§ What this task involves:
Render every line of the data below as a numbered list, omitting any blank lines.

Saved entries

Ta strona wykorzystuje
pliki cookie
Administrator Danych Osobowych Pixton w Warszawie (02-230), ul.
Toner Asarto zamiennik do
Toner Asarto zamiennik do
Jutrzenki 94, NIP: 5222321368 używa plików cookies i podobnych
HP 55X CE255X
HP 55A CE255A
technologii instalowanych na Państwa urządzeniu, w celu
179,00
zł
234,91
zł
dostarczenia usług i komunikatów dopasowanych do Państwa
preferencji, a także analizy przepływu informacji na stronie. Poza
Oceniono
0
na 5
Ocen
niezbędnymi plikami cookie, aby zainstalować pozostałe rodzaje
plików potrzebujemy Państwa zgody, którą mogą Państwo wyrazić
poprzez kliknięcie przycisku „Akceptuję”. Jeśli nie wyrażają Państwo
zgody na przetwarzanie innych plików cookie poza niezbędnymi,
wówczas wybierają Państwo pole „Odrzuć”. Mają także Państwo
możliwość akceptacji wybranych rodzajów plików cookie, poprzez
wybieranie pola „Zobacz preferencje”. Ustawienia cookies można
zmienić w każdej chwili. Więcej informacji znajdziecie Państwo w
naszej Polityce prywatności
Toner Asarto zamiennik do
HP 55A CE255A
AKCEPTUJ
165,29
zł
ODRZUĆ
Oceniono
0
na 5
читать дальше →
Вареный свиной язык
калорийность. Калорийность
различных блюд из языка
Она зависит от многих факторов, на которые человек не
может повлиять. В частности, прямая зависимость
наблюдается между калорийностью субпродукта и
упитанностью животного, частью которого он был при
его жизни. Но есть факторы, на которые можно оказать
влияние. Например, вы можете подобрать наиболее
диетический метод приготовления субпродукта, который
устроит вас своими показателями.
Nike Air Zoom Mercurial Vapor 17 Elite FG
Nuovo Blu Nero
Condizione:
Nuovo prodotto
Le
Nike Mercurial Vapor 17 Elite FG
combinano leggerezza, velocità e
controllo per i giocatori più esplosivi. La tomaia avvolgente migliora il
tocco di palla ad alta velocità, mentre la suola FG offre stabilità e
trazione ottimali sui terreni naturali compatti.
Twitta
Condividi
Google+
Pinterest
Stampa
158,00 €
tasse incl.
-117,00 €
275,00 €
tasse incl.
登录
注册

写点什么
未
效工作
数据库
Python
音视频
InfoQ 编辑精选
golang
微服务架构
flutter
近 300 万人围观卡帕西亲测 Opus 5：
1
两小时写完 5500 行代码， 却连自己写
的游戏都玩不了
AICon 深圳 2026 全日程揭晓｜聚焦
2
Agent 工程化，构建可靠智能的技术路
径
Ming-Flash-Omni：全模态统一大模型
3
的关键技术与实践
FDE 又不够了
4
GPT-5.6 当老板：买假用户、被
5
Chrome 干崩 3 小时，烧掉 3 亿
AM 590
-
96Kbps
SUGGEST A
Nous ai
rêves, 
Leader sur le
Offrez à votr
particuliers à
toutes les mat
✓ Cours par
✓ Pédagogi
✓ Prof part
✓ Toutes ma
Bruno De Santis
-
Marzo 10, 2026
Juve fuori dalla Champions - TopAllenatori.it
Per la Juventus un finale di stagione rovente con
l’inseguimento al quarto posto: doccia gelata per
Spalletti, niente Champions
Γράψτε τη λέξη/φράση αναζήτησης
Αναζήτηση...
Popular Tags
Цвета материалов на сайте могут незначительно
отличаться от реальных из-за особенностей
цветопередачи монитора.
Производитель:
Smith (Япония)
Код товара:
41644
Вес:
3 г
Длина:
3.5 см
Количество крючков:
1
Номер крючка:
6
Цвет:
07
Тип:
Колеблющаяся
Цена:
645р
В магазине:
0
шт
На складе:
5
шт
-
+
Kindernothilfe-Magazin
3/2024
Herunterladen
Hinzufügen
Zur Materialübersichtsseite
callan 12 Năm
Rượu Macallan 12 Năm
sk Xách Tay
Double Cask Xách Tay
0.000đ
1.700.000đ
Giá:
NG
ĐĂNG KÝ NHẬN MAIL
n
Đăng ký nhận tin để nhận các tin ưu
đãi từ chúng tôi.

§ Written response:
1. Ta strona wykorzystuje
2. pliki cookie
3. Administrator Danych Osobowych Pixton w Warszawie (02-230), ul.
4. Toner Asarto zamiennik do
5. Toner Asarto zamiennik do
6. Jutrzenki 94, NIP: 5222321368 używa plików cookies i podobnych
7. HP 55X CE255X
8. HP 55A CE255A
9. technologii instalowanych na Państwa urządzeniu, w celu
10. 179,00
11. zł
12. 234,91
13. zł
14. dostarczenia usług i komunikatów dopasowanych do Państwa
15. preferencji, a także analizy przepływu informacji na stronie. Poza
16. Oceniono
17. 0
18. na 5
19. Ocen
20. niezbędnymi plikami cookie, aby zainstalować pozostałe rodzaje
21. plików potrzebujemy Państwa zgody, którą mogą Państwo wyrazić
22. poprzez kliknięcie przycisku „Akceptuję”. Jeśli nie wyrażają Państwo
23. zgody na przetwarzanie innych plików cookie poza niezbędnymi,
24. wówczas wybierają Państwo pole „Odrzuć”. Mają także Państwo
25. możliwość akceptacji wybranych rodzajów plików cookie, poprzez
26. wybieranie pola „Zobacz preferencje”. Ustawienia cookies można
27. zmienić w każdej chwili. Więcej informacji znajdziecie Państwo w
28. naszej Polityce prywatności
29. Toner Asarto zamiennik do
30. HP 55A CE255A
31. AKCEPTUJ
32. 165,29
33. zł
34. ODRZUĆ
35. Oceniono
36. 0
37. na 5
38. читать дальше →
39. Вареный свиной язык
40. калорийность. Калорийность
41. различных блюд из языка
42. Она зависит от многих факторов, на которые человек не
43. может повлиять. В частности, прямая зависимость
44. наблюдается между калорийностью субпродукта и
45. упитанностью животного, частью которого он был при
46. его жизни. Но есть факторы, на которые можно оказать
47. влияние. Например, вы можете подобрать наиболее
48. диетический метод приготовления субпродукта, который
49. устроит вас своими показателями.
50. Nike Air Zoom Mercurial Vapor 17 Elite FG
51. Nuovo Blu Nero
52. Condizione:
53. Nuovo prodotto
54. Le
55. Nike Mercurial Vapor 17 Elite FG
56. combinano leggerezza, velocità e
57. controllo per i giocatori più esplosivi. La tomaia avvolgente migliora il
58. tocco di palla ad alta velocità, mentre la suola FG offre stabilità e
59. trazione ottimali sui terreni naturali compatti.
60. Twitta
61. Condividi
62. Google+
63. Pinterest
64. Stampa
65. 158,00 €
66. tasse incl.
67. -117,00 €
68. 275,00 €
69. tasse incl.
70. 登录
71. 注册
72. 
73. 写点什么
74. 未
75. 效工作
76. 数据库
77. Python
78. 音视频
79. InfoQ 编辑精选
80. golang
81. 微服务架构
82. flutter
83. 近 300 万人围观卡帕西亲测 Opus 5：
84. 1
85. 两小时写完 5500 行代码， 却连自己写
86. 的游戏都玩不了
87. AICon 深圳 2026 全日程揭晓｜聚焦
88. 2
89. Agent 工程化，构建可靠智能的技术路
90. 径
91. Ming-Flash-Omni：全模态统一大模型
92. 3
93. 的关键技术与实践
94. FDE 又不够了
95. 4
96. GPT-5.6 当老板：买假用户、被
97. 5
98. Chrome 干崩 3 小时，烧掉 3 亿
99. AM 590
100. -
101. 96Kbps
102. SUGGEST A
103. Nous ai
104. rêves, 
105. Leader sur le
106. Offrez à votr
107. particuliers à
108. toutes les mat
109. ✓ Cours par
110. ✓ Pédagogi
111. ✓ Prof part
112. ✓ Toutes ma
113. Bruno De Santis
114. -
115. Marzo 10, 2026
116. Juve fuori dalla Champions - TopAllenatori.it
117. Per la Juventus un finale di stagione rovente con
118. l’inseguimento al quarto posto: doccia gelata per
119. Spalletti, niente Champions
120. Γράψτε τη λέξη/φράση αναζήτησης
121. Αναζήτηση...
122. Popular Tags
123. Цвета материалов на сайте могут незначительно
124. отличаться от реальных из-за особенностей
125. цветопередачи монитора.
126. Производитель:
127. Smith (Япония)
128. Код товара:
129. 41644
130. Вес:
131. 3 г
132. Длина:
133. 3.5 см
134. Количество крючков:
135. 1
136. Номер крючка:
137. 6
138. Цвет:
139. 07
140. Тип:
141. Колеблющаяся
142. Цена:
143. 645р
144. В магазине:
145. 0
146. шт
147. На складе:
148. 5
149. шт
150. -
151. +
152. Kindernothilfe-Magazin
153. 3/2024
154. Herunterladen
155. Hinzufügen
156. Zur Materialübersichtsseite
157. callan 12 Năm
158. Rượu Macallan 12 Năm
159. sk Xách Tay
160. Double Cask Xách Tay
161. 0.000đ
162. 1.700.000đ
163. Giá:
164. NG
165. ĐĂNG KÝ NHẬN MAIL
166. n
167. Đăng ký nhận tin để nhận các tin ưu
168. đãi từ chúng tôi.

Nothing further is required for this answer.